検非違使に問われたる木樵りの物語
さようでございます。
あの死骸を見つけたのは、わたしに違いございません。
わたしは今朝いつもの通り、裏山の杉を伐りに参りました。
すると山陰の藪の中に、あの死骸があったのでございます。
あった処でございますか? それは山科の駅路からは、四五町ほど隔たって居りましょう。
竹の中に痩せ杉の交った、人気のない所でございます。
死骸は縹の水干に、都風のさび烏帽子をかぶったまま、仰向けに倒れて居りました。
何しろ一刀とは申すものの、胸もとの突き傷でございますから、死骸のまわりの竹の落葉は、蘇芳に滲みたようでございます。
いえ、血はもう流れては居りません。
傷口も乾いて居ったようでございます。
おまけにそこには、馬蠅が一匹、わたしの足音も聞えないように、べったり食いついて居りましたっけ。
太刀か何かは見えなかったか? いえ、何もございません。
ただその側の杉の根がたに、縄が一筋落ちて居りました。
それから、――そうそう、縄のほかにも櫛が一つございました。
死骸のまわりにあったものは、この二つぎりでございます。
が、草や竹の落葉は、一面に踏み荒されて居りましたから、きっとあの男は殺される前に、よほど手痛い働きでも致したのに違いございません。

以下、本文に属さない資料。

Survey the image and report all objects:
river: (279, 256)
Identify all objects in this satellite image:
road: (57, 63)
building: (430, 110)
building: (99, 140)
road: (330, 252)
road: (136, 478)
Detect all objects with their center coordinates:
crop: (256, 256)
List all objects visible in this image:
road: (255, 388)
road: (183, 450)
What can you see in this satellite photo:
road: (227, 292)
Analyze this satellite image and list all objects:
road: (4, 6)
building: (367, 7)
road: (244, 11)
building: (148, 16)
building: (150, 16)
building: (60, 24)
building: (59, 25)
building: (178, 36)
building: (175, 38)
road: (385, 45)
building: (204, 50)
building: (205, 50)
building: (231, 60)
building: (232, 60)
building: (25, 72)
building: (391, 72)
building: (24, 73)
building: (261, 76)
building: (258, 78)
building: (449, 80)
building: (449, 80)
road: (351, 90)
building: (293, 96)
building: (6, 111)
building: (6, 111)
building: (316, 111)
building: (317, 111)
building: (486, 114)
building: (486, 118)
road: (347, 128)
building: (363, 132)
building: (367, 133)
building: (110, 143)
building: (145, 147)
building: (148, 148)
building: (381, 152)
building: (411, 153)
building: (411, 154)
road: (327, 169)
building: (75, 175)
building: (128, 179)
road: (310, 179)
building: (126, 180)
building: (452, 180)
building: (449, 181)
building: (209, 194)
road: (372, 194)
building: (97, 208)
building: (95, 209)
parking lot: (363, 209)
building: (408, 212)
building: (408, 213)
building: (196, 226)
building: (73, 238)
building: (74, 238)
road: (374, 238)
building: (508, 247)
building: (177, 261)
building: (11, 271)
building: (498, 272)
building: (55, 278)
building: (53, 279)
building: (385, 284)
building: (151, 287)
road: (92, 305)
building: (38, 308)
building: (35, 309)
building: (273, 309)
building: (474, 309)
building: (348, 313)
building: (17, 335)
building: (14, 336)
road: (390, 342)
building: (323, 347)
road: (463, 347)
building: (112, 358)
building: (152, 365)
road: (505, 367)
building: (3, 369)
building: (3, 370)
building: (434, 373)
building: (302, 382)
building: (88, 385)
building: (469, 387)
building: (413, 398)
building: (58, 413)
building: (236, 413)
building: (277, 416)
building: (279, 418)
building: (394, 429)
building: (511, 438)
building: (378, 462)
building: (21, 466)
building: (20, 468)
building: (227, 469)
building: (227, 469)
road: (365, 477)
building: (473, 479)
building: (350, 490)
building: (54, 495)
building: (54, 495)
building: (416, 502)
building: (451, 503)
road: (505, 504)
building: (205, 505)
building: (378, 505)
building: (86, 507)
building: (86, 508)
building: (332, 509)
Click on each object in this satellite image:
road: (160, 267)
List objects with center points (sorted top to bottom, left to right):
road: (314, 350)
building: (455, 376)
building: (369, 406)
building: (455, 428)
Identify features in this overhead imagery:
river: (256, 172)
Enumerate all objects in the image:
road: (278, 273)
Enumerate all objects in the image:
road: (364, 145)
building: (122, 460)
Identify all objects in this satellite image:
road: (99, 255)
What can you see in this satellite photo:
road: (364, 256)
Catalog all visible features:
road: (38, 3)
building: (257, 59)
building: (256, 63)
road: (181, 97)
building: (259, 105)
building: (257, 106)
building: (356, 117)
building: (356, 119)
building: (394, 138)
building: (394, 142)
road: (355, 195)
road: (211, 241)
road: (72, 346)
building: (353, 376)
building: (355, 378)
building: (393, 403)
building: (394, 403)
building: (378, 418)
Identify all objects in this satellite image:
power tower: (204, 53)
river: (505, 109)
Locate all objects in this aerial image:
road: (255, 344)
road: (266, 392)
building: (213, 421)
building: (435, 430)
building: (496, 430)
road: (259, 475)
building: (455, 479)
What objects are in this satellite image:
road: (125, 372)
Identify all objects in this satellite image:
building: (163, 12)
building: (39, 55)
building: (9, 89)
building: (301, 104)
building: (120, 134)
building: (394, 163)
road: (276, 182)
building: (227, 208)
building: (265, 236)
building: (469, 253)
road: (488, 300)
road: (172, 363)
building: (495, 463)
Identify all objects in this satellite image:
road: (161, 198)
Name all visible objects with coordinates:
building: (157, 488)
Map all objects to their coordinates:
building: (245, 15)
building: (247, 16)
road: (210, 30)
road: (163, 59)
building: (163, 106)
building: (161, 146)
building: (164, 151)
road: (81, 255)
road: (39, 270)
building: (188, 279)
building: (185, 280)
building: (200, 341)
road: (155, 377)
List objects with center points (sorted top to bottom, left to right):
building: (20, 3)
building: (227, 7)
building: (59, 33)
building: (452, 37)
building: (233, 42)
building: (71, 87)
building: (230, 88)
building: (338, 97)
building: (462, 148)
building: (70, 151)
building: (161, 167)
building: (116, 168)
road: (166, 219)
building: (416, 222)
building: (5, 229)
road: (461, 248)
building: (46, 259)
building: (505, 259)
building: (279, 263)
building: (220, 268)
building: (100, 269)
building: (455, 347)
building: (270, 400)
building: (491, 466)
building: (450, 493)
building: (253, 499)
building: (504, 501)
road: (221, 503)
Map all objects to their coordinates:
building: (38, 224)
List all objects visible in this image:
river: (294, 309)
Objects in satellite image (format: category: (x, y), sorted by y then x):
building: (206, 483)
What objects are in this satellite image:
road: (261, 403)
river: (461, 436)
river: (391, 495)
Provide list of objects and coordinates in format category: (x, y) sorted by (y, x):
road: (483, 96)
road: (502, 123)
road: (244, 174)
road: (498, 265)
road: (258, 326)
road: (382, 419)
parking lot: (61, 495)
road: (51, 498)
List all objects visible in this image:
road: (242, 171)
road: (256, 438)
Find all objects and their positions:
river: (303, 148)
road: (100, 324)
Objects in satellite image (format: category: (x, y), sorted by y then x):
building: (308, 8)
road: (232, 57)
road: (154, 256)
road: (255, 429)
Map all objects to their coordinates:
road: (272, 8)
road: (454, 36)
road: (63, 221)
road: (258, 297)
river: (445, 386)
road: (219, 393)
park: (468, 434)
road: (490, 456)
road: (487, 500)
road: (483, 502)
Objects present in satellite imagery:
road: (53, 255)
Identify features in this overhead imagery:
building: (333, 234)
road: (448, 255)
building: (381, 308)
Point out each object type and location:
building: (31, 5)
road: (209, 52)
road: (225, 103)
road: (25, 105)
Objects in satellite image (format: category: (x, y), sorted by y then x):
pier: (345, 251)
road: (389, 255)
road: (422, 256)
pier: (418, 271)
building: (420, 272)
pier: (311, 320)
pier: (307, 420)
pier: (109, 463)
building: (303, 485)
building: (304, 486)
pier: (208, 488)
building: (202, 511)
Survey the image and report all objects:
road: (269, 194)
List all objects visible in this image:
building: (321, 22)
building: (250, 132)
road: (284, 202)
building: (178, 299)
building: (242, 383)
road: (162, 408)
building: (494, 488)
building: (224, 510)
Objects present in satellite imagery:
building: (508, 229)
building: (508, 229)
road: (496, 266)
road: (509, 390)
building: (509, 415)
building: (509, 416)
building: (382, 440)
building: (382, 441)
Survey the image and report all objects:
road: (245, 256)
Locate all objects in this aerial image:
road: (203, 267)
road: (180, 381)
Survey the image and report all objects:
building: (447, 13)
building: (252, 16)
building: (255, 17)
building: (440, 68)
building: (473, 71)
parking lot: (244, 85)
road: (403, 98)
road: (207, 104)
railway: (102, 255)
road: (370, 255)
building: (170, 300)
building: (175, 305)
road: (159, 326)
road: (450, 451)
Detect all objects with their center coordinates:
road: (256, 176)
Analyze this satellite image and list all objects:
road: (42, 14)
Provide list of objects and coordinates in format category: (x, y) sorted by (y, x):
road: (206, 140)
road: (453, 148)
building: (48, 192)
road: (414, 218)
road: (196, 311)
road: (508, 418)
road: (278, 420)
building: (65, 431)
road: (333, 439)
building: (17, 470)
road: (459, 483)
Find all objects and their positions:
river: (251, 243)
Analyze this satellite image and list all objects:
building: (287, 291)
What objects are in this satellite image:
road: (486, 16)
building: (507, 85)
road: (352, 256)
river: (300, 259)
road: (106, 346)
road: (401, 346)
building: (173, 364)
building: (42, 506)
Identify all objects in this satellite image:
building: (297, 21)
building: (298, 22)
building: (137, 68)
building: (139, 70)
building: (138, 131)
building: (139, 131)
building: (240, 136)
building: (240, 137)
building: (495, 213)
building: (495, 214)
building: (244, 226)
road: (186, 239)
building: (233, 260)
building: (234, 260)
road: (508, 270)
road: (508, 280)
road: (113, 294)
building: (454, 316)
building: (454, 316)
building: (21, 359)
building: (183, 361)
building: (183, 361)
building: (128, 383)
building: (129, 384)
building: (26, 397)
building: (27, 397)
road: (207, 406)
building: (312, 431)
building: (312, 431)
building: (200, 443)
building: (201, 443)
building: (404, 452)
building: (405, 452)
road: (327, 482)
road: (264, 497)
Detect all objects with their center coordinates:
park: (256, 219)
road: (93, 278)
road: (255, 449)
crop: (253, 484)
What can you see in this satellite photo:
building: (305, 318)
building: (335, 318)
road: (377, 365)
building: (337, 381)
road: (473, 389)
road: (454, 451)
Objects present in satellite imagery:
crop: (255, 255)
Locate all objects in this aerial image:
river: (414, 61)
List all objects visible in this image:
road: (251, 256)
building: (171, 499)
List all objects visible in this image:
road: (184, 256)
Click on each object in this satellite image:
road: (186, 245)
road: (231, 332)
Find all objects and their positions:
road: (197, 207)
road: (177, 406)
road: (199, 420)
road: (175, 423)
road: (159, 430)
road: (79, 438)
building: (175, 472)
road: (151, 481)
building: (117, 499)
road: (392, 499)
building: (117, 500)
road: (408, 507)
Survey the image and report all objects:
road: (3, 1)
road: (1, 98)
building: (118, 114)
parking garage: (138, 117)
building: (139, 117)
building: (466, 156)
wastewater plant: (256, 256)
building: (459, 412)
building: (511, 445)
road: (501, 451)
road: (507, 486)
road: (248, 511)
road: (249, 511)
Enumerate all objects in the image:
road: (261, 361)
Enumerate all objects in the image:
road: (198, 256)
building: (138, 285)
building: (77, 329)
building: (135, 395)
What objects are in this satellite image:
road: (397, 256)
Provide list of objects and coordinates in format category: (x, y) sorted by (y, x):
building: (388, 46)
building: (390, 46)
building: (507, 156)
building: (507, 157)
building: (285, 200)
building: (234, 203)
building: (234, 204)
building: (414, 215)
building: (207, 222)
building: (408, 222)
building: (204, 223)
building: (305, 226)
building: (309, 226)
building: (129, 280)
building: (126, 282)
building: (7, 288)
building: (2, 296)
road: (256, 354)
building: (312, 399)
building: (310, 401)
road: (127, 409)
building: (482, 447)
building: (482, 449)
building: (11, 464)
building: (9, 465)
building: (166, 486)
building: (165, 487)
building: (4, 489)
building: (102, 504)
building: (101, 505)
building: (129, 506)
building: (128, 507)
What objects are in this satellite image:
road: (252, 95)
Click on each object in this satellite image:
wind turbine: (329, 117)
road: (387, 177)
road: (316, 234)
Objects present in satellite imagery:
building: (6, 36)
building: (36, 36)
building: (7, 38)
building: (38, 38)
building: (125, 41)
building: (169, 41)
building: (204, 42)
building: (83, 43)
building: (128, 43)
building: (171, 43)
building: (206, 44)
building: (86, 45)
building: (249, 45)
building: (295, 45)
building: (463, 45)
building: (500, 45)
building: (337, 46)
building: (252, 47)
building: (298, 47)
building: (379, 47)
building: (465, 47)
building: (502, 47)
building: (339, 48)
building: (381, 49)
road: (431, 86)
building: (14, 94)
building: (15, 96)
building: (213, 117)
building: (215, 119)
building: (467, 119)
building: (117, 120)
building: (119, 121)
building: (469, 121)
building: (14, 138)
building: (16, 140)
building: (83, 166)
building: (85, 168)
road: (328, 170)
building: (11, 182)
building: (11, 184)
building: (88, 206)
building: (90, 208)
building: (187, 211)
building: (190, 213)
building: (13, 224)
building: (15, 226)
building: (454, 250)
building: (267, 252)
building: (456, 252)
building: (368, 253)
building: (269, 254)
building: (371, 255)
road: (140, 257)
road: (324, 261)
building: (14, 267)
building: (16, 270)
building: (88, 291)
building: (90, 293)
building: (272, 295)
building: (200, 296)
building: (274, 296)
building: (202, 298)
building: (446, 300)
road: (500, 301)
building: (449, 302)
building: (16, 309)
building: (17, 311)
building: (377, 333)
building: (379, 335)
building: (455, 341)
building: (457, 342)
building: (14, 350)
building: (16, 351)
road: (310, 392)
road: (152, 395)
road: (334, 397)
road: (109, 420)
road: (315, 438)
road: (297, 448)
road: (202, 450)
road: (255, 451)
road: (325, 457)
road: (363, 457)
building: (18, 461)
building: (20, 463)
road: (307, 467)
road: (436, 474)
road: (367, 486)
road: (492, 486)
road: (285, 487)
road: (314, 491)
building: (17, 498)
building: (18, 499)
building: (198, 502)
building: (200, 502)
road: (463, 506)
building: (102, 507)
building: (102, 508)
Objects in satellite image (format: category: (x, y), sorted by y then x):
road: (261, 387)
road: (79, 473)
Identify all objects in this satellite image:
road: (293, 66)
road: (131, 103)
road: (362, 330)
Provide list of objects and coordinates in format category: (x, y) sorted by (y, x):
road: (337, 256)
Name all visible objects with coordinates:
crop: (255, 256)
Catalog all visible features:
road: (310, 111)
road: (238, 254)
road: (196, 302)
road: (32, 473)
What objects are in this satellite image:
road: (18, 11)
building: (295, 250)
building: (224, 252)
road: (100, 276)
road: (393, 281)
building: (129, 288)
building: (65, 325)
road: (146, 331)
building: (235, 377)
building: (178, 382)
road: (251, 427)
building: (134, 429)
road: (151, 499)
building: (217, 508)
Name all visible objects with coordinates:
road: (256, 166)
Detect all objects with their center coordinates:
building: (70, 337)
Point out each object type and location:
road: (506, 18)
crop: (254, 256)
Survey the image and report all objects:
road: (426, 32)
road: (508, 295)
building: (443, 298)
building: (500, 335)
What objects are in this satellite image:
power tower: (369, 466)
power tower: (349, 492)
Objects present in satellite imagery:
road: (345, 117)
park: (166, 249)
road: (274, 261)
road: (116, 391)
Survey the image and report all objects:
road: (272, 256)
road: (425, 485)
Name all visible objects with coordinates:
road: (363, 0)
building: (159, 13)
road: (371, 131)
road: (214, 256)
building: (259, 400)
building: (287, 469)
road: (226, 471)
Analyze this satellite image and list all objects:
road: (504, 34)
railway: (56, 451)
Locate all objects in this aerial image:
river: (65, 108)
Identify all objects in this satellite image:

何、馬はいなかったか? あそこは一体馬なぞには、はいれない所でございます。
何しろ馬の通う路とは、藪一つ隔たって居りますから。
検非違使に問われたる旅法師の物語
あの死骸の男には、確かに昨日遇って居ります。
昨日の、――さあ、午頃でございましょう。
場所は関山から山科へ、参ろうと云う途中でございます。
あの男は馬に乗った女と一しょに、関山の方へ歩いて参りました。
女は牟子を垂れて居りましたから、顔はわたしにはわかりません。
見えたのはただ萩重ねらしい、衣の色ばかりでございます。
馬は月毛の、――確か法師髪の馬のようでございました。
丈でございますか? 丈は四寸もございましたか? ――何しろ沙門の事でございますから、その辺ははっきり存じません。
男は、――いえ、太刀も帯びて居れば、弓矢も携えて居りました。
殊に黒い塗り箙へ、二十あまり征矢をさしたのは、ただ今でもはっきり覚えて居ります。
あの男がかようになろうとは、夢にも思わずに居りましたが、真に人間の命なぞは、如露亦如電に違いございません。
やれやれ、何とも申しようのない、気の毒な事を致しました。
検非違使に問われたる放免の物語
わたしが搦め取った男でございますか? これは確かに多襄丸と云う、名高い盗人でございます。
もっともわたしが搦め取った時には、馬から落ちたのでございましょう、粟田口の石橋の上に、うんうん呻って居りました。
時刻でございますか? 時刻は昨夜の初更頃でございます。
いつぞやわたしが捉え損じた時にも、やはりこの紺の水干に、打出しの太刀を佩いて居りました。
ただ今はそのほかにも御覧の通り、弓矢の類さえ携えて居ります。
さようでございますか? あの死骸の男が持っていたのも、――では人殺しを働いたのは、この多襄丸に違いございません。
革を巻いた弓、黒塗りの箙、鷹の羽の征矢が十七本、――これは皆、あの男が持っていたものでございましょう。